Ever since the Taper ended, each meeting of the Federal Reserve has been eagerly anticipated at the meeting when the near zero interest rate in the USA will come to an end and rates will start their long journey back to historically normal rates, but that journey has yet to begin.
A factor which led the Fed to hold off on a rate increase last month was that employment creation levels had trended down (although overall unemployment remained unchanged). Additionally, markets in the USA and around the world were nervous about the faltering rate of growth in China. A US rate hike will have a knock-on effect in other economies, but the remit of the Federal Reserve is employment and price stability within the USA, so this can only be a derivative factor in their decision making.

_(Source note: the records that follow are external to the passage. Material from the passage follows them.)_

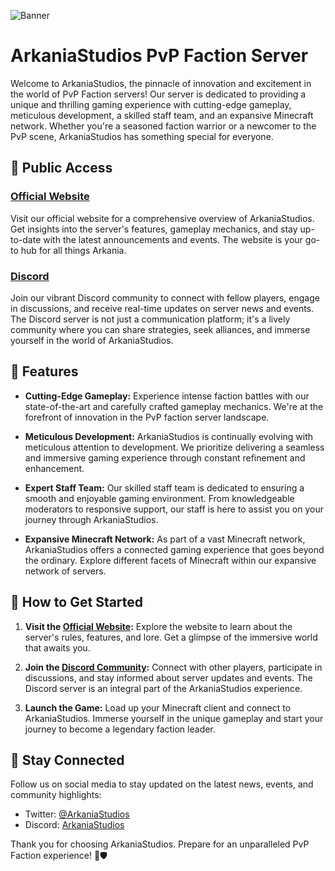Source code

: ![Banner](https://cdn.discordapp.com/attachments/977968129143607367/979215865776050216/banner.png)

# ArkaniaStudios PvP Faction Server

Welcome to ArkaniaStudios, the pinnacle of innovation and excitement in the world of PvP Faction servers! Our server is dedicated to providing a unique and thrilling gaming experience with cutting-edge gameplay, meticulous development, a skilled staff team, and an expansive Minecraft network. Whether you're a seasoned faction warrior or a newcomer to the PvP scene, ArkaniaStudios has something special for everyone.

## 🚀 Public Access

### [Official Website](https://arkaniastudios.com)

Visit our official website for a comprehensive overview of ArkaniaStudios. Get insights into the server's features, gameplay mechanics, and stay up-to-date with the latest announcements and events. The website is your go-to hub for all things Arkania.

### [Discord](https://arkaniastudios.com/discord)

Join our vibrant Discord community to connect with fellow players, engage in discussions, and receive real-time updates on server news and events. The Discord server is not just a communication platform; it's a lively community where you can share strategies, seek alliances, and immerse yourself in the world of ArkaniaStudios.

## 🌟 Features

- **Cutting-Edge Gameplay:** Experience intense faction battles with our state-of-the-art and carefully crafted gameplay mechanics. We're at the forefront of innovation in the PvP faction server landscape.

- **Meticulous Development:** ArkaniaStudios is continually evolving with meticulous attention to development. We prioritize delivering a seamless and immersive gaming experience through constant refinement and enhancement.

- **Expert Staff Team:** Our skilled staff team is dedicated to ensuring a smooth and enjoyable gaming environment. From knowledgeable moderators to responsive support, our staff is here to assist you on your journey through ArkaniaStudios.

- **Expansive Minecraft Network:** As part of a vast Minecraft network, ArkaniaStudios offers a connected gaming experience that goes beyond the ordinary. Explore different facets of Minecraft within our expansive network of servers.

## 📜 How to Get Started

1. **Visit the [Official Website](https://arkaniastudios.com):** Explore the website to learn about the server's rules, features, and lore. Get a glimpse of the immersive world that awaits you.

2. **Join the [Discord Community]([https://arkaniastudios.com/discord](https://discord.gg/qv3xyPcyx3)):** Connect with other players, participate in discussions, and stay informed about server updates and events. The Discord server is an integral part of the ArkaniaStudios experience.

3. **Launch the Game:** Load up your Minecraft client and connect to ArkaniaStudios. Immerse yourself in the unique gameplay and start your journey to become a legendary faction leader.

## 📢 Stay Connected

Follow us on social media to stay updated on the latest news, events, and community highlights:

- Twitter: [@ArkaniaStudios](https://twitter.com/ArkaniaStudios)
- Discord: [ArkaniaStudios](https://discord.gg/qv3xyPcyx3)

Thank you for choosing ArkaniaStudios. Prepare for an unparalleled PvP Faction experience! 🏹🛡️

Two factors make it unlikely that rates will rise this month. Firstly, US retail sales grew at a slower pace than anticipated, rising only 0.1% last month, just half of the expected rate. There has been speculation that jitters over the weaker job creation data has made consumers more cautious about spending, but this is unlikely since human nature dictates that people assume themselves to be immune from job losses and besides, we are experiencing a slowdown of job creation rather than an increase in unemployment. Car sales enjoyed a bit of a bounce, but if sales of building materials and fuel are stripped from the data, “core” sales fell back by 0.1%. Secondly, a report, produced by the Federal Reserve itself, suggests that a stronger Dollar is hurting growth and stalling manufacturing output (clearly of goods intended for the export market since the external value of the Dollar has no direct effect on internal demand since everything is priced in Dollars anyway). When the interest rate does rise, it is expected that the US Dollar will appreciate against other major currencies since the (negligible!) yield on Dollar holdings will improve, making the Dollar more attractive and hence pushing it higher.
It remains likely that the Fed will take a cautious approach to normalising interest rates, so if the portents for the economy in terms of inflation (running well below target at 0.2%), job creation and consumer spending are lack-lustre, the rate will stay on hold. An increase (theoretically) would rein-in inflation and bolster the Dollar on Forex markets – is now the time for such a move?